WHAT THIS TASK INVOLVES: Which lines of the listing below contain the word "encoding"? Copy each of them.

MATERIAL FOR THIS TASK:
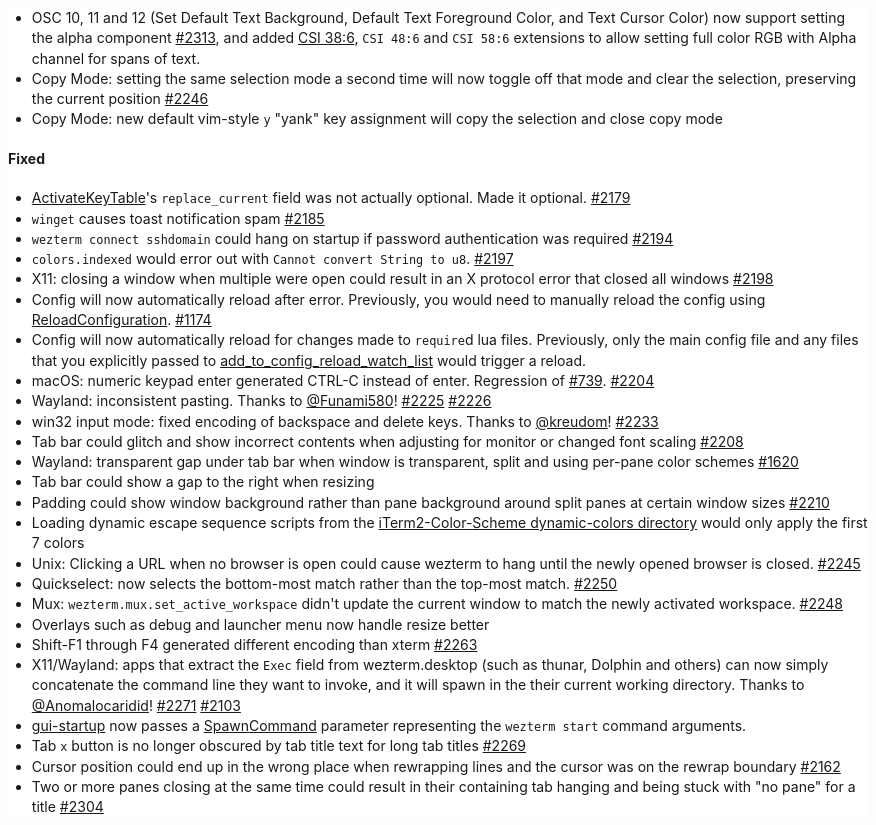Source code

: * OSC 10, 11 and 12 (Set Default Text Background, Default Text Foreground Color, and Text Cursor Color) now support setting the alpha component [#2313](https://github.com/wez/wezterm/issues/2313), and added [CSI 38:6](escape-sequences.md#csi-386---foreground-color-rgba), `CSI 48:6` and `CSI 58:6` extensions to allow setting full color RGB with Alpha channel for spans of text.
* Copy Mode: setting the same selection mode a second time will now toggle off that mode and clear the selection, preserving the current position [#2246](https://github.com/wez/wezterm/discussions/2246)
* Copy Mode: new default vim-style `y` "yank" key assignment will copy the selection and close copy mode

#### Fixed
* [ActivateKeyTable](config/lua/keyassignment/ActivateKeyTable.md)'s `replace_current` field was not actually optional. Made it optional. [#2179](https://github.com/wez/wezterm/issues/2179)
* `winget` causes toast notification spam [#2185](https://github.com/wez/wezterm/issues/2185)
* `wezterm connect sshdomain` could hang on startup if password authentication was required [#2194](https://github.com/wez/wezterm/issues/2194)
* `colors.indexed` would error out with `Cannot convert String to u8`. [#2197](https://github.com/wez/wezterm/issues/2197)
* X11: closing a window when multiple were open could result in an X protocol error that closed all windows [#2198](https://github.com/wez/wezterm/issues/2198)
* Config will now automatically reload after error. Previously, you would need to manually reload the config using [ReloadConfiguration](config/lua/keyassignment/ReloadConfiguration.md). [#1174](https://github.com/wez/wezterm/issues/1174)
* Config will now automatically reload for changes made to `require`d lua files. Previously, only the main config file and any files that you explicitly passed to [add_to_config_reload_watch_list](config/lua/wezterm/add_to_config_reload_watch_list.md) would trigger a reload.
* macOS: numeric keypad enter generated CTRL-C instead of enter. Regression of [#739](https://github.com/wez/wezterm/issues/739). [#2204](https://github.com/wez/wezterm/issues/2204)
* Wayland: inconsistent pasting. Thanks to [@Funami580](https://github.com/Funami580)! [#2225](https://github.com/wez/wezterm/issues/2225) [#2226](https://github.com/wez/wezterm/pulls/2226)
* win32 input mode: fixed encoding of backspace and delete keys. Thanks to [@kreudom](https://github.com/kreudom)! [#2233](https://github.com/wez/wezterm/pull/2233)
* Tab bar could glitch and show incorrect contents when adjusting for monitor or changed font scaling [#2208](https://github.com/wez/wezterm/issues/2208)
* Wayland: transparent gap under tab bar when window is transparent, split and using per-pane color schemes [#1620](https://github.com/wez/wezterm/issues/1620)
* Tab bar could show a gap to the right when resizing
* Padding could show window background rather than pane background around split panes at certain window sizes [#2210](https://github.com/wez/wezterm/issues/2210)
* Loading dynamic escape sequence scripts from the [iTerm2-Color-Scheme dynamic-colors directory](https://github.com/mbadolato/iTerm2-Color-Schemes/tree/master/dynamic-colors) would only apply the first 7 colors
* Unix: Clicking a URL when no browser is open could cause wezterm to hang until the newly opened browser is closed. [#2245](https://github.com/wez/wezterm/issues/2245)
* Quickselect: now selects the bottom-most match rather than the top-most match. [#2250](https://github.com/wez/wezterm/issues/2250)
* Mux: `wezterm.mux.set_active_workspace` didn't update the current window to match the newly activated workspace. [#2248](https://github.com/wez/wezterm/issues/2248)
* Overlays such as debug and launcher menu now handle resize better
* Shift-F1 through F4 generated different encoding than xterm [#2263](https://github.com/wez/wezterm/issues/2263)
* X11/Wayland: apps that extract the `Exec` field from wezterm.desktop (such as thunar, Dolphin and others) can now simply concatenate the command line they want to invoke, and it will spawn in the their current working directory. Thanks to [@Anomalocaridid](https://github.com/Anomalocaridid)! [#2271](https://github.com/wez/wezterm/pull/2271) [#2103](https://github.com/wez/wezterm/issues/2103) 
* [gui-startup](config/lua/gui-events/gui-startup.md) now passes a [SpawnCommand](config/lua/SpawnCommand.md) parameter representing the `wezterm start` command arguments.
* Tab `x` button is no longer obscured by tab title text for long tab titles [#2269](https://github.com/wez/wezterm/issues/2269)
* Cursor position could end up in the wrong place when rewrapping lines and the cursor was on the rewrap boundary [#2162](https://github.com/wez/wezterm/issues/2162)
* Two or more panes closing at the same time could result in their containing tab hanging and being stuck with "no pane" for a title [#2304](https://github.com/wez/wezterm/issues/2304)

EXERCISE RESPONSE:
* win32 input mode: fixed encoding of backspace and delete keys. Thanks to [@kreudom](https://github.com/kreudom)! [#2233](https://github.com/wez/wezterm/pull/2233)
* Shift-F1 through F4 generated different encoding than xterm [#2263](https://github.com/wez/wezterm/issues/2263)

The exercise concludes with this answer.